Eso proporciona evidencia importante a favor de ciertas teorías de la evolución tecnológica. Nuestra investigación es consistente con la idea de que una vez que los modelos de automóviles 'dominantes' se establecen después de la Segunda Guerra Mundial, los modelos experimentales de corta duración se vuelven menos comunes debido al aumento de los costos de producción de estos modelos en relación con los diseños establecidos, lo que lleva a una caída general en la diversificación neta. , ellos dicen.

Pero eso es solo para autos a gasolina. En los últimos años, la industria del automóvil ha sido testigo de la aparición de vehículos híbridos y coches eléctricos, y estos siguen un patrón de evolución diferente. Predecimos que los automóviles eléctricos e híbridos pueden estar experimentando las primeras etapas de un evento de radiación, y se espera una diversificación dramática en las próximas tres o cuatro décadas, dicen.

Es un trabajo interesante que tiene un potencial significativo. Al centrarse solo en las fechas en que se originan y desaparecen los nuevos modelos, Gjesfjeld y compañía pueden crear una comprensión detallada de su evolución y las fuerzas que la han influido.

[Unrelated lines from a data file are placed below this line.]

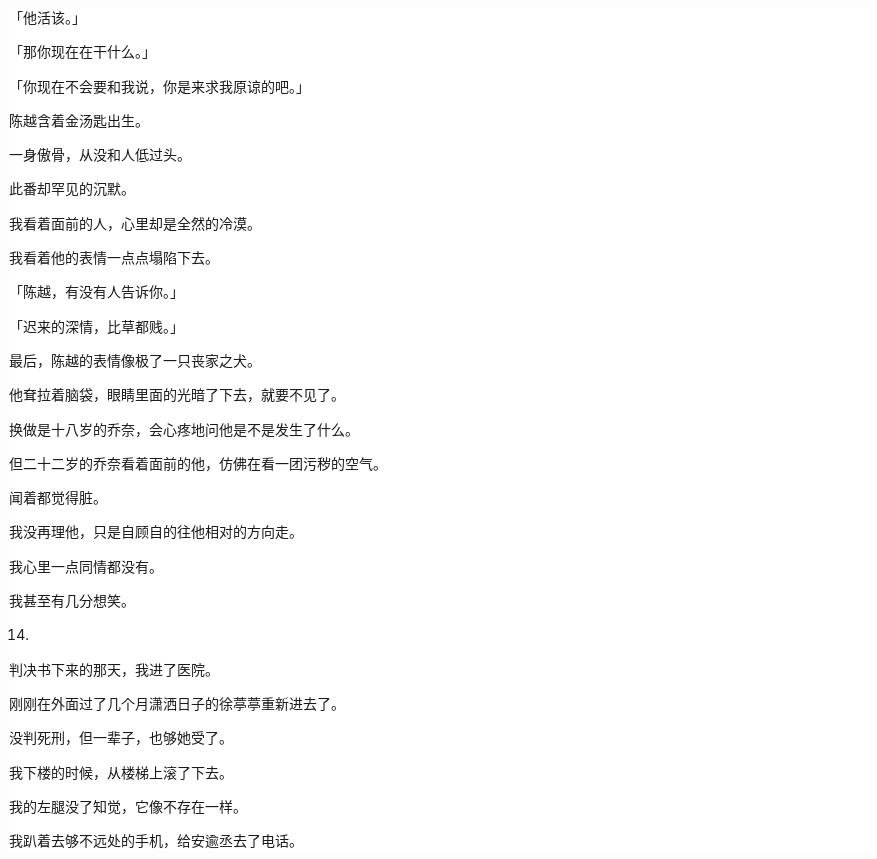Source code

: 「他活该。」


「那你现在在干什么。」


「你现在不会要和我说，你是来求我原谅的吧。」


陈越含着金汤匙出生。


一身傲骨，从没和人低过头。


此番却罕见的沉默。


我看着面前的人，心里却是全然的冷漠。


我看着他的表情一点点塌陷下去。


「陈越，有没有人告诉你。」


「迟来的深情，比草都贱。」


最后，陈越的表情像极了一只丧家之犬。


他耷拉着脑袋，眼睛里面的光暗了下去，就要不见了。


换做是十八岁的乔奈，会心疼地问他是不是发生了什么。


但二十二岁的乔奈看着面前的他，仿佛在看一团污秽的空气。


闻着都觉得脏。


我没再理他，只是自顾自的往他相对的方向走。


我心里一点同情都没有。


我甚至有几分想笑。


14.


判决书下来的那天，我进了医院。


刚刚在外面过了几个月潇洒日子的徐葶葶重新进去了。


没判死刑，但一辈子，也够她受了。


我下楼的时候，从楼梯上滚了下去。


我的左腿没了知觉，它像不存在一样。


我趴着去够不远处的手机，给安逾丞去了电话。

Y dado que esta información es relativamente fácil de recopilar para otras tecnologías modernas, solo debería ser cuestión de tiempo antes de que veamos tratamientos más completos de otras tecnologías como teléfonos móviles, cámaras, microondas y quizás textiles, muebles, etc.

Todo eso se puede ensamblar para proporcionar una imagen de la evolución cultural como nunca antes la habían tenido los antropólogos. Y si eso no presagia el surgimiento de una era dorada para las ciencias sociales, ¿qué lo hace?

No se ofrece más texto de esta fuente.